Integration Test Coverage

Good Coverage

  • App mounting and structure (test_app.py)
  • Block creation and rendering (test_blocks.py)
  • Input handling and modes (test_input.py)
  • Keybindings (test_keybindings.py)
  • Screen opening/closing (test_screens.py)
  • Theme switching (test_themes.py)

Missing Integration Tests

  • AI response streaming and rendering
  • Agent mode multi-step execution
  • MCP tool discovery and execution
  • Session save/load/export
  • Provider switching
  • Context window management
  • File tree sidebar interaction

Critical Test Gaps

1. AI Executor (handlers/ai_executor.py)

Current: 3 tests Needed: 20+ tests

# Missing test scenarios:
- test_streaming_text_response
- test_streaming_with_thinking_extraction
- test_tool_call_approval_flow
- test_tool_call_rejection_flow
- test_agent_mode_iteration
- test_agent_mode_max_iterations
- test_agent_mode_cancellation
- test_context_building
- test_error_handling_during_stream
- test_token_usage_tracking
- test_cost_calculation

2. Provider Implementations (ai/*.py)

Current: 0 tests per provider Needed: Per-provider test files

# Each provider should test:
- test_validate_connection_success
- test_validate_connection_failure
- test_list_models
- test_generate_streaming
- test_generate_with_tools
- test_error_handling
- test_api_key_validation

3. Block Widgets (widgets/blocks/*.py)

Current: Integration only Needed: Unit tests for widget logic

# Missing widget tests:
- test_ai_response_block_rendering
- test_thinking_widget_toggle
- test_tool_accordion_expand_collapse
- test_iteration_widget_nested_tools
- test_command_block_exit_code_display

4. Context Manager (context.py)

Current: 0 tests Needed: Core functionality tests

# Missing context tests:
- test_build_messages_from_blocks
- test_context_truncation
- test_token_estimation
- test_message_ordering

Recommendations

Immediate Priority (Week 1)

  1. Add context.py tests - Core functionality with no coverage
  2. Expand ai_executor tests - Most complex code path
  3. Add provider mock tests - Test with mocked HTTP responses

Short Term (Month 1)

  1. Widget unit tests - Test block widget logic
  2. Screen tests - Test modal screen interactions
  3. Command tests - Test slash command handlers

Long Term

  1. End-to-end tests - Full user flow testing
  2. Performance tests - Streaming latency, UI responsiveness
  3. Snapshot tests - UI regression detection

Test Infrastructure Notes

Existing Fixtures

Fixture Scope Purpose
mock_home function Temp home directory
mock_storage function Temp database
temp_workdir function Temp working directory
running_app function App with pilot
mock_ai_components function (auto) Mock AI/MCP

Missing Fixtures Needed

# Proposed new fixtures:

@pytest.fixture
def mock_provider():
    """Create a mock LLMProvider with streaming support."""
    pass

@pytest.fixture
def mock_streaming_response():
    """Generate mock StreamChunk sequence."""
    pass

@pytest.fixture
async def app_with_ai_response(running_app):
    """App with a completed AI response block."""
    pass

Test Organization

Current structure is good.
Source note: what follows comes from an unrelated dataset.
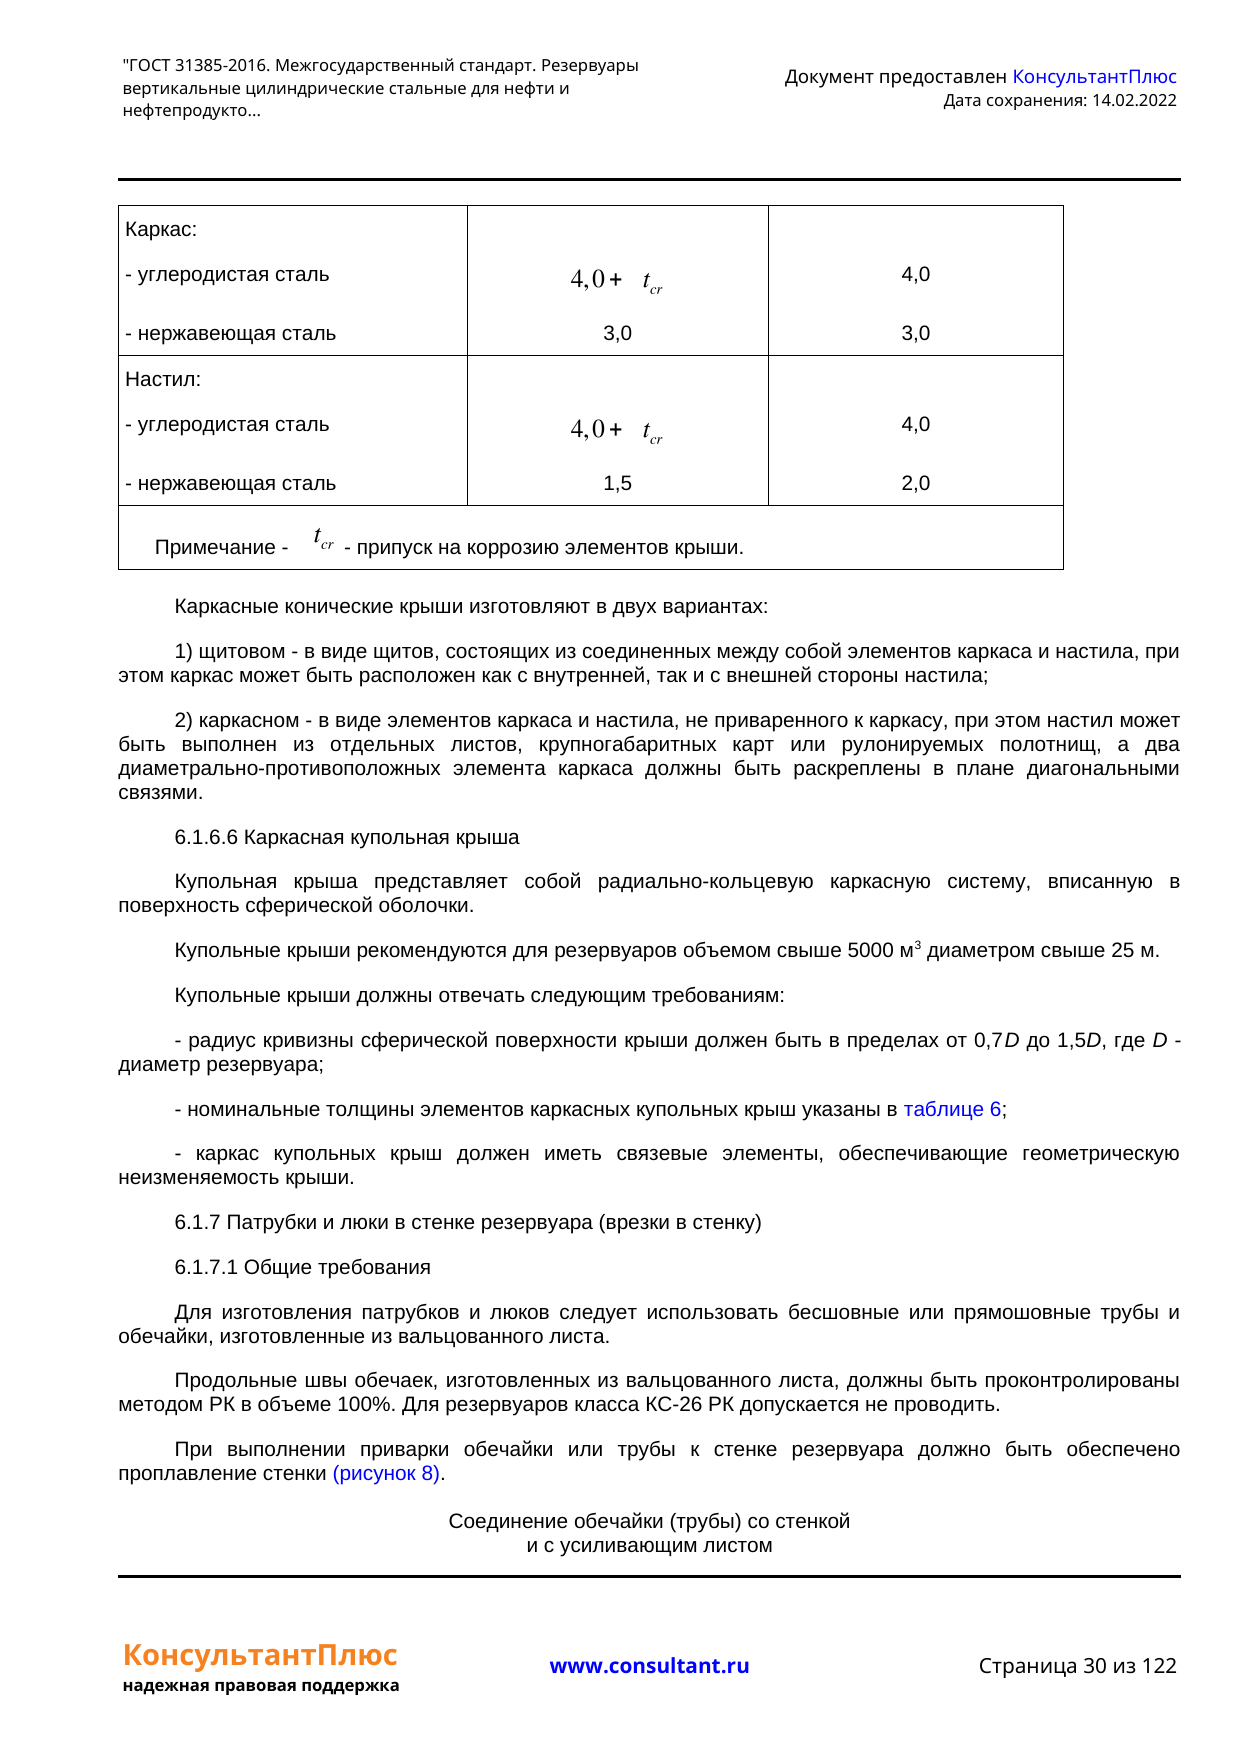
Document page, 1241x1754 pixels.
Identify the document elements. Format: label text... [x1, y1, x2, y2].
Suggested additions:

tests/
├── unit/
│   ├── widgets/          # NEW: Widget unit tests
│   │   ├── test_blocks.py
│   │   ├── test_sidebar.py
│   │   └── test_status_bar.py
│   └── ai/
│       ├── test_ollama.py    # NEW: Provider tests
│       └── test_anthropic.py
├── integration/
│   ├── test_ai_flow.py       # NEW: AI interaction tests
│   └── test_agent_flow.py    # NEW: Agent mode tests
└── e2e/                      # NEW: End-to-end tests
    └── test_user_flows.py

Coverage Goals

Milestone Target Timeline
Current ~45% -
Phase 1 60% 2 weeks
Phase 2 75% 1 month
Phase 3 85% 2 months

Running Coverage

# Generate coverage report
uv run pytest --cov=. --cov-report=html --cov-report=term-missing

# View HTML report
open htmlcov/index.html

# Coverage for specific module
uv run pytest --cov=handlers --cov-report=term-missing tests/unit/handlers/